Genetiği değiştirilmiş tohumlar, böceklerin ve virüslerin sebep olduğu hastalıklara karşı direnç gösterir. GDO ağırlıklı olarak mısır, soya, pirinç, pamuk ve kolzada bulunmaktadır.

GDO`lu ürünler en çok ABD, Arjantin, Kanada ve Çin`de üretilmektedir. GDO`lu ürünlerin dünyada 70 milyar dolarlık bir pazara ulaştığı bilinmektedir.

GDO`lu ürünler tüketiciler açısından birçok belirsizliği ortaya koymaktadır. Alerjik reaksiyonlar, antibiyotik direnç genlerinin insan vücuduna yerleşebilmesi, toksik etkiler gibi olumsuzluklar söz konusudur.

Ülkemizde yaklaşık 2 milyon ton soya, 1,5 milyon ton mısır açığı bulunmaktadır. Mısır ve soyanın üretim açığını kapatmak üzere  GDO`lu ürün ithalatına başvurulmaktadır. Oysa üretim alanlarını genişleterek bu açığı gidermek mümkündür. İhtiyaç duyulan arazi soya için 5 milyon dekar. mısır için ise 1.5 milyon dekar civarındadır.

Hayvancılık ve yem sektörü toplantılarında sektör temsilcileri ve bir grup akademisyen üretim açığını kapatmak için GDO`lu mısır ve soyayı ön plana çıkararak ithal edilmesinin önemini vurgulamaktadırlar.

Neoliberal politikalar çerçevesinde sürdürülen tarımsal uygulamalar sonucunda son 10 yılda tarım arazilerimizde 27 milyon dekar bir azalma olmuştur. Mazot, gübre, ilaç, su gibi üretim girdileri çok pahalıdır. Üreticiler bu nedenle yavaş yavaş üretim alanlarını terk etmektedir.

GDO`lu mısır ve soya ithalatına izin verilmesi ülkemiz kaynaklarının yabancı ülkelerin refahına sunulmasından başka bir sonuç doğurmamaktadır. Biyogüvenlik Kurulu daha önce de 16 Temmuz 2015 tarihinde GDO`lu 3 mısır ve 2 soya çeşidinin ithalatına izin vermiştir.

----------------------------------------

Verilen görev 1: Aşağıdaki ifadelerin GDO'lu ürünler üzerine yukarıdaki metinle uyuşup uyuşmadığını evet ya da hayır diye belirtin ve her birine metinden karar verdiren sözcükleri aynen alıntılayın. (a) GDO'lu ürünler en çok ABD, Arjantin, Kanada ve Çin'de üretilmektedir. (b) Son 10 yılda tarım arazilerinde 17 milyon dekar azalma olmuştur. (c) Biyogüvenlik Kurulu 16 Temmuz 2015'te 3 soya ve 2 mısır çeşidinin ithalatına izin vermiştir.
Verilen görev 2: GDO'lu ürünler üzerine yukarıdaki metnin "Hayvancılık ve yem" sözcüklerini içeren yerle açılıp "alanlarını terk etmektedir." ile kapanan bölümünü olduğu gibi yazın.

Alıntılanan kayıtlar:
----------------------------------------

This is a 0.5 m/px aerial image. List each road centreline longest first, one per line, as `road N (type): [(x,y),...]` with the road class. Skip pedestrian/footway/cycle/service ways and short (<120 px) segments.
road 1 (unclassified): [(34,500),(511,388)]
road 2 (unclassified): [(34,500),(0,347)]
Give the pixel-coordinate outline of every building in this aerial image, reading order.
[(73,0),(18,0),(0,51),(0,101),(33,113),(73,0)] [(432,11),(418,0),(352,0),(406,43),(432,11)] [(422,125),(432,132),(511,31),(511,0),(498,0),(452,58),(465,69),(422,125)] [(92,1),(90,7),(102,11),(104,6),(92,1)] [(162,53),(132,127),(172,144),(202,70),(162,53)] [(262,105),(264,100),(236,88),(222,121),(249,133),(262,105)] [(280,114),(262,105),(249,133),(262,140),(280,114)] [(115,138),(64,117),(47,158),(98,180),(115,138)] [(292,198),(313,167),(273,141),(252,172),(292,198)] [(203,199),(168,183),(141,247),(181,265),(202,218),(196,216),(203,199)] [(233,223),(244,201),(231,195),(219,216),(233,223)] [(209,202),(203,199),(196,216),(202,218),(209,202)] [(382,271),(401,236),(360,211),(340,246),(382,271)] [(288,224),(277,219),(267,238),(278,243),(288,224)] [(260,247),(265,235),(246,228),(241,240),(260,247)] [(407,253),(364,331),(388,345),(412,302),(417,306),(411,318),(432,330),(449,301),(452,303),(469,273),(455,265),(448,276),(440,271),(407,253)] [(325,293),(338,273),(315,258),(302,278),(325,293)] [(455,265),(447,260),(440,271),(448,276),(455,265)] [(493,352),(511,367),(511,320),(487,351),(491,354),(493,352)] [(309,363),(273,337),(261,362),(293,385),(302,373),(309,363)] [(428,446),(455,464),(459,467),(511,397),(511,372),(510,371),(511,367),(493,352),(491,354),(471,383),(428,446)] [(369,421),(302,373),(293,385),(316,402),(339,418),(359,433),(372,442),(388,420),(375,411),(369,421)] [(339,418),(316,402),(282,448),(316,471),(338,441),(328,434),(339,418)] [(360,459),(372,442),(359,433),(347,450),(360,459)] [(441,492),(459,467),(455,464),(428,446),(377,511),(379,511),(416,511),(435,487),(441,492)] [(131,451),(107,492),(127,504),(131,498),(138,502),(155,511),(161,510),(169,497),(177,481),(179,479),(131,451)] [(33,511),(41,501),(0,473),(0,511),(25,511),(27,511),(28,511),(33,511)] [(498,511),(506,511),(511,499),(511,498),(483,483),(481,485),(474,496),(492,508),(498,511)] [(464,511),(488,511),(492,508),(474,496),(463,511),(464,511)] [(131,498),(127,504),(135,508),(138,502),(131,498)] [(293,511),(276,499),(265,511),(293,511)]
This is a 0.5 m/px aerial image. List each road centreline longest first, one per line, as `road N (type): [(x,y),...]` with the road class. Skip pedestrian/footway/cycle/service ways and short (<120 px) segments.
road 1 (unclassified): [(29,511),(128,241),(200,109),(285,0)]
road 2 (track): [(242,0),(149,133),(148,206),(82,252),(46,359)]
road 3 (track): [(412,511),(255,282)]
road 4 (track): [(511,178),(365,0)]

----------------------------------------

Beklenen çıktı 1:
(a) Evet: "GDO`lu ürünler en çok ABD, Arjantin, Kanada ve Çin`de üretilmektedir."
(b) Hayır: "son 10 yılda tarım arazilerimizde 27 milyon dekar bir azalma olmuştur."
(c) Hayır: "GDO`lu 3 mısır ve 2 soya çeşidinin ithalatına izin vermiştir."

Beklenen çıktı 2:
Hayvancılık ve yem sektörü toplantılarında sektör temsilcileri ve bir grup akademisyen üretim açığını kapatmak için GDO`lu mısır ve soyayı ön plana çıkararak ithal edilmesinin önemini vurgulamaktadırlar.

Neoliberal politikalar çerçevesinde sürdürülen tarımsal uygulamalar sonucunda son 10 yılda tarım arazilerimizde 27 milyon dekar bir azalma olmuştur. Mazot, gübre, ilaç, su gibi üretim girdileri çok pahalıdır. Üreticiler bu nedenle yavaş yavaş üretim alanlarını terk etmektedir.